Again the admonition from George Santayana is validated: “Those who cannot remember the past are condemned to repeat it.” Scientists refer to this translation barrier as the Valley of Death, with good reason.
And though researchers, funding agencies, and regulators continue to preach the necessity for preclinical animal testing, the COVID-19 pandemic has led to the initiation of clinical trials without evidence from preclinical animal studies for a new type of synthetic mRNA vaccine. If the vaccine works in humans, it contradicts the current status quo that animal tests are required to protect human patients.
So what should we be doing? Because there has been no sustained major investment in developing human-specific research approaches for uncommon or transient infectious diseases, there is nothing shelf-ready to use for patients and others at risk. And because scientists did not pursue the lessons of the SARS and MERS failed animal testing as those infections faded, there has been no bounty preparing science for a more human-specific research approach.
A very promising research area involves boosting the effectiveness of immune cells either through selective propagation or genetic engineering. Immune cell propagation involves collecting infection-fighting immune cells from patients, followed by culturing the cells and encouraging them to reproduce and then reintroducing these cells back into the patient. More recently, it has been possible to use gene editing techniques to modify immune cell receptors to have greater affinity for specific invader cell antigens―for example, the spiked cell surface receptors of the SARS-CoV-2 virus. Used primarily to develop cancer treatments, the same principles apply to treating infectious diseases. Viral specimens from patients can be used to assess the effectiveness of such methods, thus bypassing the Valley of Death inherent in animal research. And efficacy is determined quickly in clinical trials, shortening the time to effective therapies.

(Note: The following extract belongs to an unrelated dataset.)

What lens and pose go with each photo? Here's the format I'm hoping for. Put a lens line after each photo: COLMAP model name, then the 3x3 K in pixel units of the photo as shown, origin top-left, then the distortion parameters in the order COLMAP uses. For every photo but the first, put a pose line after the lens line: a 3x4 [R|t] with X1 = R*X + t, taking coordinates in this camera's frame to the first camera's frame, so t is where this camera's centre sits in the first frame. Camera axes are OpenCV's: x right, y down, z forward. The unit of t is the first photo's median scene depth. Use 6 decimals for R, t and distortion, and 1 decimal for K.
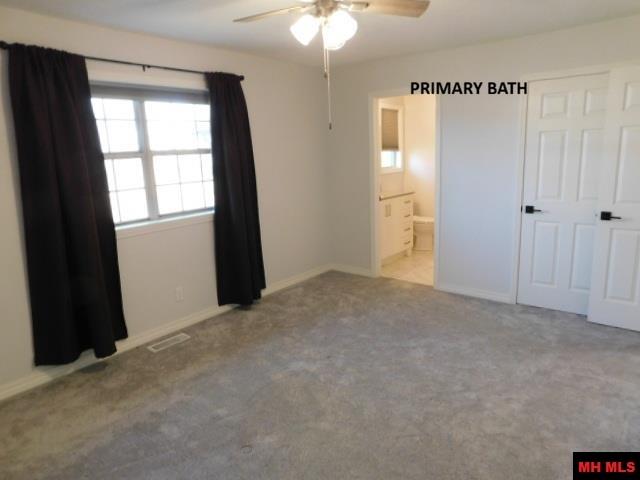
lens RADIAL K [[429.9, 0, 318.8], [0, 429.9, 241.0], [0, 0, 1]] dist [-0.040098, 0.029293]
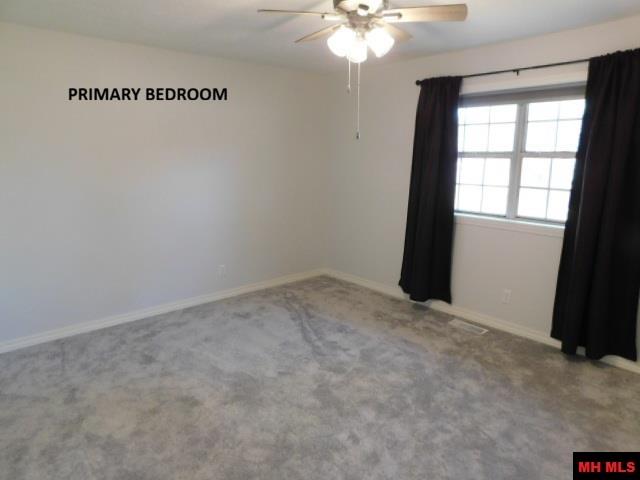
lens RADIAL K [[429.9, 0, 319.1], [0, 429.9, 240.0], [0, 0, 1]] dist [-0.040098, 0.029293]
pose [[-0.182369, 0.233049, -0.955212, 0.821683], [-0.202714, 0.941720, 0.268459, -0.217980], [0.962106, 0.242594, -0.124499, 0.825129]]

The U.S. National Toxicology Program maintains a reference document for validated and investigational nonanimal methods to assess drug and vaccine safety and potency. Its agencies NICEATM and ICCVAM conduct workshops to update and promote established and new nonanimal development methods, designed to make drug and vaccine testing more human-relevant. Just as important in the current pandemic environment, progress in these areas would allow scientists to learn and improve regarding the development of vaccines and drugs to prevent, treat, and cure future global infectious diseases.
Currently our unpreparedness is exposed by yet a third attempt to address the deadly 21st century coronaviruses SARS, MERS, and COVID-19 by animal testing. To improve our current response and prepare for future pandemics, we must cease being subject to the observation derived from Commodore Oliver Hazard Perry by the wise Pogo: “We have met the enemy, and they are us.”
John Pippin, MD, FACC, is the director of academic affairs for the Physicians Committee. He works to replace the use of animals in medical and drug research, medical education, and the training of physicians, nurses, and other medical professionals. He has testified before the U.S. Food and Drug Administration and the Institute of Medicine on how misleading animal experiment results contributed to the approval of Vioxx and other dangerous drugs.